Don't Have A Matcha Whisk? You Can Still Get Clump-Free Results With This Kitchen Tool
So many matcha fans have been there: standing at the kitchen counter, staring at a freshly made mug of the green stuff, trying to figure out how in the world to get rid of the clumps the finely powdered tea tends to form. While a bamboo matcha whisk — also known as a chasen — is the ideal tool for the job, it's not the only way to get smoothness that rivals the to-die-for matcha latte at your favorite coffee shop. Remy Morimoto Park, founder of Frauth Matcha and creator of the Veggiekins Blog, talked exclusively with Chowhound about how you can use an electric frother, the kind used for whipping milk for lattes, to create clump-free matcha in your kitchen.

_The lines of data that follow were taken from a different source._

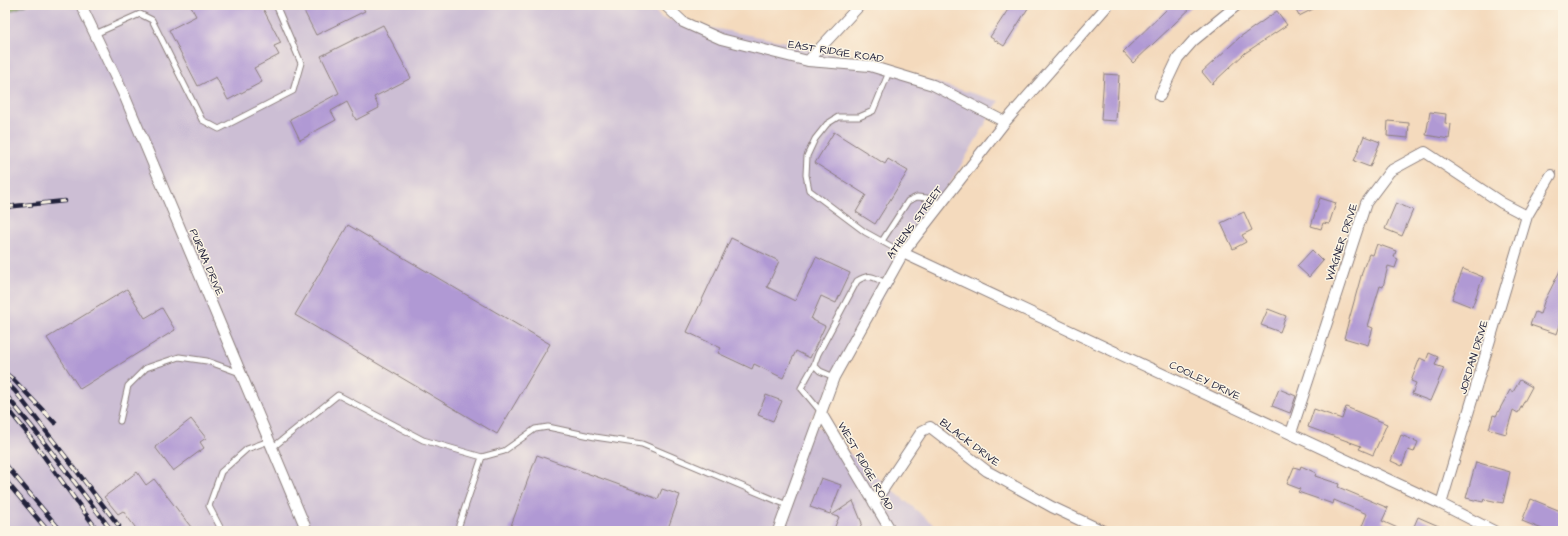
<svg xmlns="http://www.w3.org/2000/svg" width="1568" height="536" viewBox="0 0 1568 536" font-family="'Architects Daughter',sans-serif">
  <rect width="100%" height="100%" fill="#fcf5e5"/>
  <filter id="ink" filterUnits="userSpaceOnUse"><feTurbulence type="fractalNoise" baseFrequency=".025" numOctaves="2"/><feDisplacementMap in="SourceGraphic" scale="8" xChannelSelector="R" yChannelSelector="G"/><feConvolveMatrix kernelMatrix="1 2 1 2 8 2 1 2 1" color-interpolation-filters="sRGB"/></filter>
  <filter id="wash" filterUnits="userSpaceOnUse"><feTurbulence type="fractalNoise" baseFrequency=".012" numOctaves="4" result="noise"/><feDisplacementMap in="SourceGraphic" scale="16" xChannelSelector="R" yChannelSelector="G"/><feGaussianBlur stdDeviation="0.9" result="paint"/><feColorMatrix in="noise" values="0 0 0 0 0 0 0 0 0 0 0 0 0 0 0 0 0 1.4 0 .05"/><feComposite in="paint" operator="in"/></filter>
  <g filter="url(#wash)">
    <rect width="100%" height="100%" fill="#f4dabd"/>
    <path fill="#ccbed4" d="M 26,5 L 650,5 L 661,18 L 817,48 L 999,101 L 810,420 L 941,531 L 5,531 L 5,13 Z"/>
    <path fill="#8ca95b" stroke="#57664b" d="M 5,5 L 26,5 L 5,13 Z"/>
    <g id="blocks">
      <path fill="#b099d4" d="M 190,5 L 261,5 L 281,43 L 274,46 L 279,55 L 254,68 L 262,82 L 228,100 L 216,77 L 198,86 L 169,30 L 196,16 Z
        M 301,5 L 361,5 L 365,11 L 316,35 Z
        M 1011,5 L 1030,5 L 1004,46 L 990,37 Z
        M 1163,5 L 1194,5 L 1133,63 L 1123,52 L 1167,9 Z
        M 1293,5 L 1321,5 L 1299,16 Z
        M 1277,11 L 1287,25 L 1245,53 L 1212,84 L 1202,72 L 1240,37 Z
        M 383,25 L 411,78 L 374,97 L 379,108 L 356,120 L 347,102 L 331,111 L 336,120 L 308,135 L 308,136 L 300,140 L 290,119 L 339,93 L 321,56 Z
        M 1104,74 L 1119,75 L 1116,121 L 1101,120 Z
        M 1430,112 L 1446,114 L 1445,123 L 1451,124 L 1449,139 L 1426,135 Z
        M 1388,121 L 1409,123 L 1408,138 L 1387,136 Z
        M 834,132 L 885,164 L 888,159 L 908,171 L 875,224 L 856,212 L 866,195 L 815,163 Z
        M 1364,136 L 1380,142 L 1370,167 L 1354,161 Z
        M 1320,198 L 1336,203 L 1329,224 L 1323,223 L 1321,229 L 1311,226 Z
        M 1396,203 L 1413,210 L 1402,236 L 1385,229 Z
        M 1244,212 L 1252,230 L 1242,235 L 1246,242 L 1233,249 L 1221,223 Z
        M 348,225 L 550,344 L 497,434 L 295,315 Z
        M 731,238 L 779,261 L 767,287 L 795,301 L 816,257 L 850,273 L 836,303 L 821,296 L 811,319 L 825,326 L 810,358 L 796,351 L 783,378 L 754,364 L 752,369 L 718,353 L 721,348 L 687,332 Z
        M 1377,244 L 1396,251 L 1394,257 L 1398,259 L 1395,268 L 1388,266 L 1383,287 L 1380,286 L 1368,326 L 1373,328 L 1368,345 L 1344,338 L 1363,269 L 1369,254 L 1373,255 Z
        M 1312,250 L 1323,261 L 1309,277 L 1297,266 Z
        M 1563,265 L 1563,316 L 1557,334 L 1530,325 L 1535,312 L 1540,314 L 1544,302 Z
        M 1463,269 L 1483,277 L 1472,307 L 1452,299 Z
        M 127,289 L 145,318 L 162,308 L 175,330 L 80,389 L 47,338 Z
        M 1268,309 L 1286,316 L 1280,332 L 1261,325 Z
        M 1429,353 L 1438,357 L 1435,365 L 1444,368 L 1430,401 L 1412,394 L 1416,383 L 1411,381 L 1420,358 L 1426,361 Z
        M 1520,380 L 1532,387 L 1518,413 L 1513,410 L 1506,434 L 1489,429 L 1493,415 L 1496,416 L 1510,390 L 1513,392 Z
        M 1279,389 L 1296,396 L 1290,413 L 1272,406 Z
        M 766,395 L 782,401 L 773,421 L 758,415 Z
        M 1346,407 L 1387,424 L 1373,455 L 1359,449 L 1361,446 L 1308,427 L 1314,409 L 1342,419 Z
        M 191,419 L 206,438 L 200,442 L 204,448 L 173,471 L 155,447 Z
        M 1401,435 L 1418,442 L 1414,452 L 1408,450 L 1402,466 L 1391,461 Z
        M 537,455 L 658,499 L 662,489 L 680,495 L 667,531 L 509,531 Z
        M 1476,462 L 1510,472 L 1503,503 L 1484,499 L 1483,502 L 1466,498 Z
        M 1301,466 L 1316,473 L 1315,476 L 1339,484 L 1338,487 L 1388,508 L 1382,521 L 1404,531 L 1374,531 L 1362,526 L 1367,514 L 1334,500 L 1333,504 L 1298,492 L 1300,489 L 1287,484 L 1294,467 L 1300,469 Z
        M 137,472 L 146,485 L 154,479 L 194,531 L 138,531 L 123,511 L 118,514 L 104,497 Z
        M 821,478 L 841,485 L 830,514 L 810,507 Z
        M 1531,499 L 1563,512 L 1563,531 L 1547,531 L 1522,521 Z
        M 853,501 L 862,523 L 858,531 L 833,531 L 839,517 L 832,515 Z
        M 1418,517 L 1450,531 L 1412,531 Z"/>
    </g>
  </g>
  <g filter="url(#ink)">
    <use href="#blocks" fill-opacity="0" stroke="#8b7e7c" stroke-width="1"/>
    <g fill="none" stroke-linecap="round" stroke-linejoin="round">
      <defs>
        <path id="lane" d="M 95,34 L 140,14 L 152,20 L 202,120 L 219,129 L 293,91 L 301,63 L 276,5
          M 889,72 L 873,111 L 859,117 L 838,117 L 827,124 L 815,139 L 807,156 L 806,175 L 809,190 L 865,232 L 903,253
          M 882,241 L 908,201 L 917,197 L 927,198 L 941,204
          M 814,365 L 801,388 L 821,412
          M 834,377 L 820,371 L 814,365 L 818,354 L 857,281 C 870,273 874,277 887,284
          M 120,421 L 128,386 L 146,368 L 179,357 L 207,361 L 240,373
          M 272,448 L 338,395 L 423,440 L 482,457 L 504,451 L 535,429 L 548,427 L 595,437 L 642,444 L 787,505
          M 222,531 L 209,506 L 221,472 L 247,449 L 269,441
          M 457,531 L 482,457"/>
        <path id="street" d="M 81,5 L 125,97 L 307,531
          M 665,5 L 683,22 L 721,39 L 808,61 L 870,66 L 933,85 L 1005,122
          M 808,61 L 860,5
          M 1160,96 L 1178,58 L 1193,41 L 1237,5
          M 903,253 L 1441,504 L 1494,531
          M 821,413 L 891,531
          M 1291,433 L 1366,203 L 1390,171 L 1425,152 L 1502,203 L 1527,216
          M 874,503 L 922,431 L 930,427 L 987,471 L 1052,507 L 1103,531
          M 1441,504 L 1527,216 L 1551,175
          M 778,531 L 834,377 L 903,253 L 1005,122 L 1108,5"/>
      </defs>
      <use href="#lane" stroke="#8b7e7c" stroke-width="7"/>
      <use href="#street" stroke="#8b7e7c" stroke-width="12"/>
      <use href="#lane" stroke="#fff" stroke-width="5"/>
      <use href="#street" stroke="#fff" stroke-width="10"/>
      <defs>
        <path id="rail" d="M 5,207 L 65,201
          M 5,373 L 13,379 L 55,423
          M 5,381 L 15,391 L 119,526
          M 5,394 L 36,432 L 112,531
          M 5,405 L 24,429 L 98,531
          M 5,464 L 61,531
          M 5,480 L 48,531"/>
      </defs>
      <use href="#rail" stroke="#22223b" stroke-width="4.5"/>
      <use href="#rail" stroke="#fcf5e5" stroke-width="3" stroke-dasharray="9" stroke-linecap="butt"/>
    </g>
  </g>
  <g text-anchor="middle" stroke-width="3" stroke-linejoin="round" paint-order="stroke">
    <g font-size="11" fill="#22223b" stroke="#fcf5e5">
      <text transform="translate(836 51) rotate(9)" y="4">EAST RIDGE ROAD</text>
      <text transform="translate(914 222) rotate(-54)" y="4">ATHENS STREET</text>
      <text transform="translate(1341 242) rotate(-72)" y="4">WAGNER DRIVE</text>
      <text transform="translate(207 262) rotate(67)" y="4">PURINA DRIVE</text>
      <text transform="translate(1473 357) rotate(-73)" y="4">JORDAN DRIVE</text>
      <text transform="translate(1205 380) rotate(25)" y="4">COOLEY DRIVE</text>
      <text transform="translate(970 442) rotate(37)" y="4">BLACK DRIVE</text>
      <text transform="translate(866 466) rotate(60)" y="4">WEST RIDGE ROAD</text>
    </g>
  </g>
  <rect width="1568" height="536" fill="none" stroke="#fcf5e5" stroke-width="20"/>
</svg>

"I always prefer using a bamboo whisk (chasen) to prepare matcha, however I always say that an electric frother is better than nothing," says Park. "You'll find that when you prepare matcha with a frother, the result is larger bubbles versus using a chasen, where the result is microfoam and a very smooth, velvety layer of froth atop the prepared matcha." But Park notes that a frother will help you avoid clumps and is a great alternative if that's what you have. Just whiz it for 15 to 30 seconds to get all the lumps out.
It may be easier to avoid clumps before they start
Whether you're using a bamboo chasen or doing your best with a milk frother, there's another step that Remy Morimoto Park recommends to help create next-level smoothness — taking a moment to sift your matcha powder using a fine-mesh sieve. Since it's natural for matcha to form clumps, breaking it apart before it hits the milk or water can work wonders. Park says this quick step breaks down the larger clumps, making it easier for whatever device you use (and some hot water) to get rid of anything else. Failing to sift your matcha can put you at a disadvantage from the start, as it's easier to fight clumps before they mix with liquid. One of the other common matcha mistakes that can lead to clumps is using too much powder. While it can be tempting to load up on powder to amp up the flavor of your latte, doing so can cause both flavor and textural issues.
Or you can just toss the whole thing into a matcha latte, where the frothing action gets rid of the lumps without sacrificing foam. You can even use a whipped cream dispenser to make the silkiest matcha latte imaginable. While you might not want to use this method on the daily, as it's a bit involved, it's a great change of pace for a special occasion, such as a holiday brunch.